The answer must be every line from the entries below that includes "Giovanoni".

Data for analysis:
━━━━━━━━━━━━━━━━━━━━━━━━━━━━━━
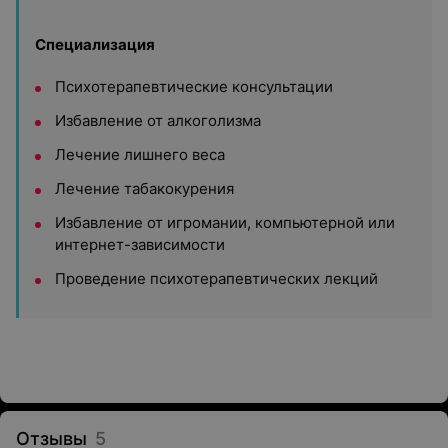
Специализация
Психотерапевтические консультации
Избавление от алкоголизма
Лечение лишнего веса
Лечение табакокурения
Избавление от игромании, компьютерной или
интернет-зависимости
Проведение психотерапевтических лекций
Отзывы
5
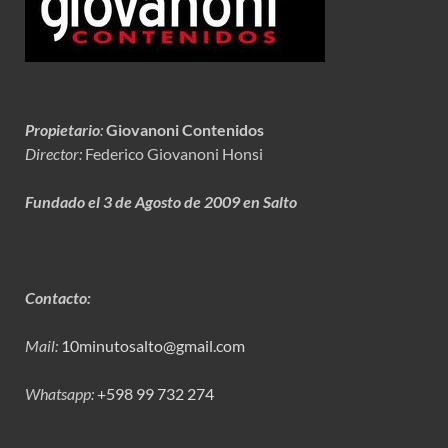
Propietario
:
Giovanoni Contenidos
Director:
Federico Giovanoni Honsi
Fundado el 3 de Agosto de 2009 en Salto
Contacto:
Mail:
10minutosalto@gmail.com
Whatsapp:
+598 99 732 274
━━━━━━━━━━━━━━━━━━━━━━━━━━━━━━
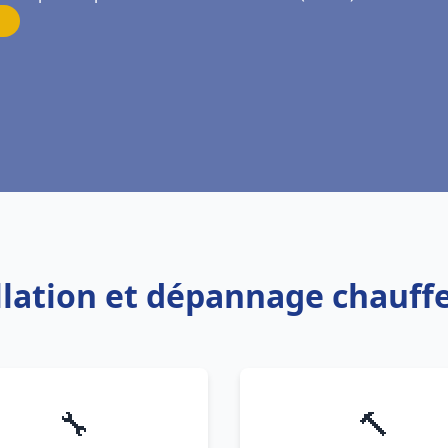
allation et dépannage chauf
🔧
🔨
━━━━━━━━━━━━━━━━━━━━━━━━━━━━━━
Exercise output:
Giovanoni Contenidos
Federico Giovanoni Honsi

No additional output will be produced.